Findings support the hypothesis that aerosol pH dynamics—controlled by gas–particle partitioning of bicarbonate and CO₂—govern early-time SARS-CoV-2 viability in aerosols. Elevated ambient CO₂ drives droplet pH toward neutral, suppressing the alkaline rise that inactivates virus, thereby increasing aerosolability. This effect can outweigh RH in the early post-generation period and is variant dependent, with BA.2 showing higher resilience. Translating these dynamics through Wells–Riley modeling demonstrates that CO₂ not only serves as a proxy for ventilation but also directly modulates infectious aerosol survival, compounding transmission risk in high-CO₂ indoor environments. The results emphasize ventilation as a dual-action control: lowering CO₂ (accelerating viral decay) and expediting aerosol removal. The work also reframes seasonal patterns of respiratory infections: seasonal indoor CO₂ variations, alongside RH, may contribute to population-level seasonality. Additionally, the study reveals a triphasic aerosol decay profile (Lag, Dynamic, Slow phases), with high CO₂ truncating the Dynamic phase and sustaining infectivity longer, offering a mechanistic basis for observed transmission patterns and informing more accurate risk models.

This study demonstrates that moderate increases in ambient CO₂ (e.g., from 500 to 800 ppm) can substantially increase the aerosolability of SARS-CoV-2, often more than changes in RH, by altering aerosol pH dynamics. Omicron BA.2 is more aerosol-stable than Delta, consistent with enhanced resistance to alkaline conditions in bulk assays. When incorporated into a Wells–Riley framework, these measurements show that elevated indoor CO₂ materially increases infection risk, especially in poorly ventilated spaces, while increased ventilation strongly mitigates risk by both lowering CO₂ and removing infectious aerosol. The findings underscore the critical importance of maintaining low indoor CO₂ through effective ventilation and inform interpretation of prior aerosol studies where bicarbonate/CO₂ chemistry may have influenced results. Future research should: (i) quantify droplet size–dependent neutralization and decay dynamics; (ii) extend measurements to diverse respiratory viruses and fluid compositions; (iii) refine risk models to include short-range transmission and triphasic decay; and (iv) elucidate the microbiological mechanisms of pH sensitivity and the slow decay phase.

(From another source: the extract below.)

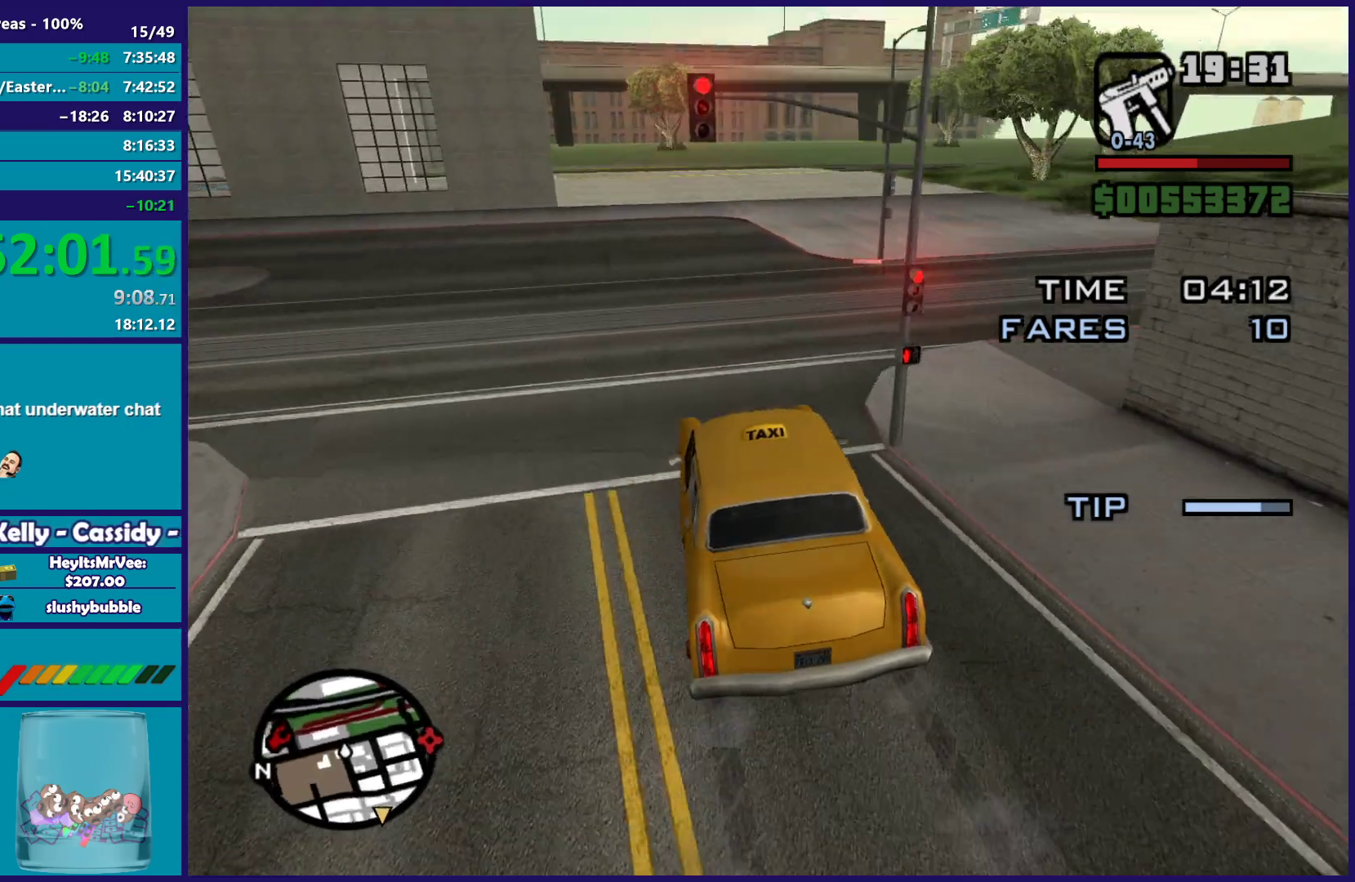
{"buttons": [], "left_stick": "down-right", "right_stick": "down-right", "button_events": [[217, "L2", "up"]]}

• Modeling assumptions: The Wells–Riley analysis assumes a well-mixed environment and focuses on small aerosol modes for quanta uniformity; CELEBS measurements used droplets initially in the oral mode (~50 µm), introducing scale and mixing uncertainties. Deposition of larger droplets was not explicitly modeled.
• Limited droplet size exploration: The effect of droplet size on neutralization and viability was only explored to a limited extent; broader size-resolved measurements are needed.

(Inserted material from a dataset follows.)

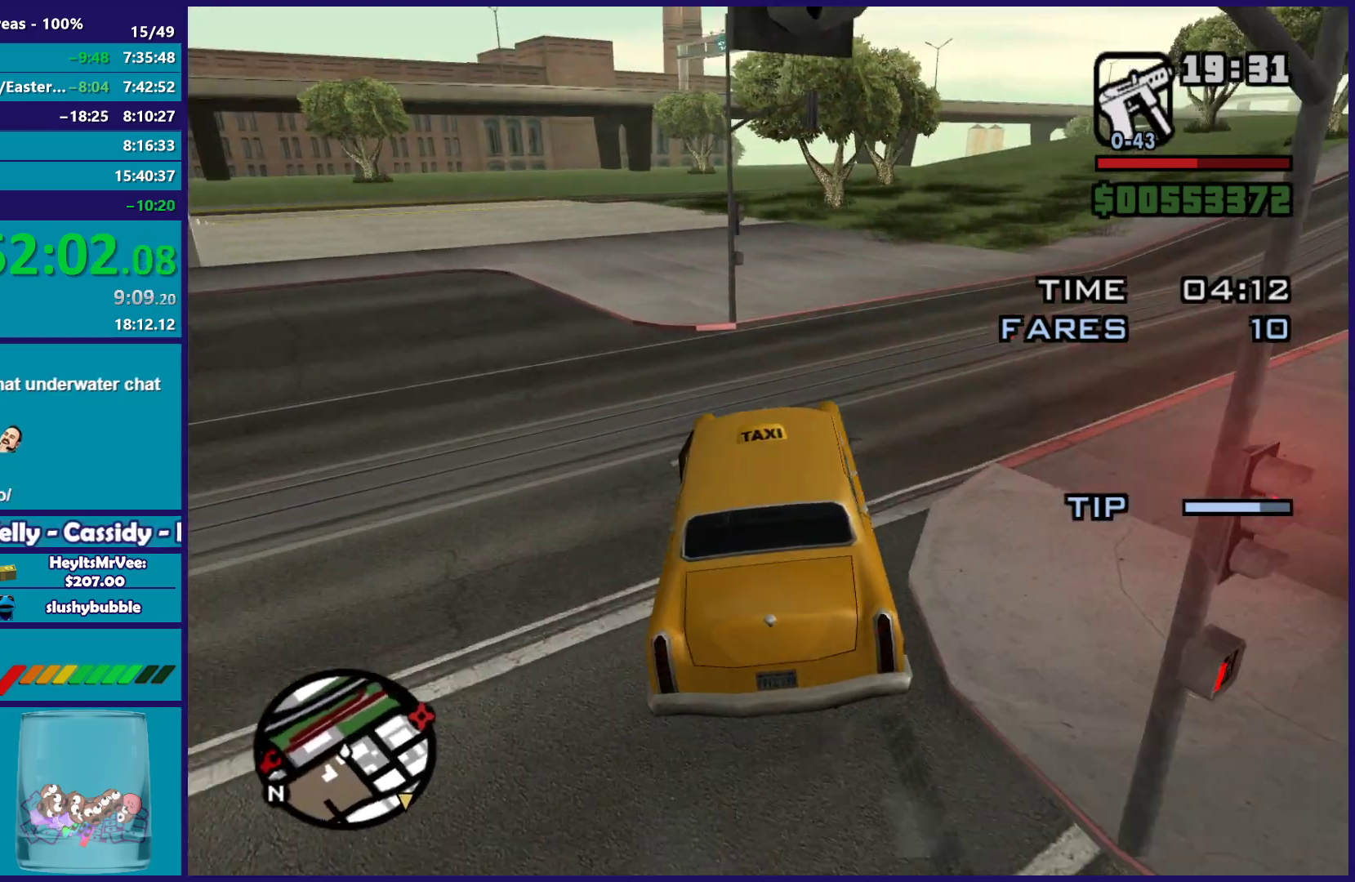
{"buttons": [], "left_stick": "down-right", "right_stick": "down-right", "button_events": []}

• Short-time window: Aerosol infectivity measurements emphasized early times (≤5 min), capturing critical rapid decay but not full long-term behavior under all conditions.
• Proxy fluid: MEM was used as a saliva surrogate; while physicochemical properties are similar, biological differences may remain.

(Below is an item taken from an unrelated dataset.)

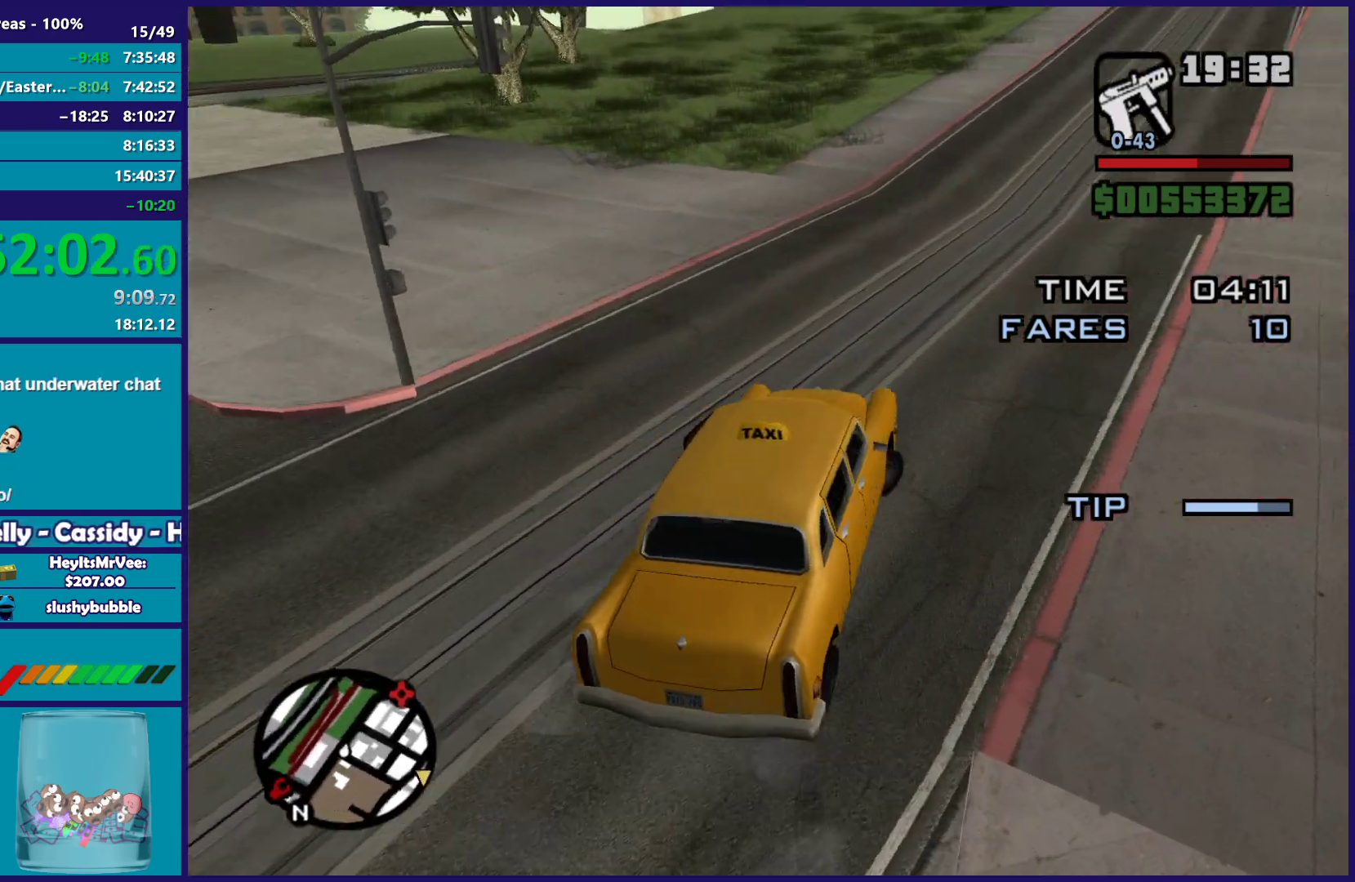
{"buttons": ["L2"], "left_stick": "center", "right_stick": "center", "button_events": [[67, "L2", "down"]]}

• Environmental control precision: CO₂ sensor accuracy (±200 ppm) and environmental set-point uncertainties may influence exact quantitative thresholds.
• Generalizability: Results focus on Delta and Omicron BA.2; other variants and pathogens may exhibit different pH sensitivities and responses to CO₂/RH.
• Risk underestimation near-field: Conventional Wells–Riley may underestimate short-range (near-field) transmission where rapid early decay competes with high local concentrations; this was not explicitly modeled.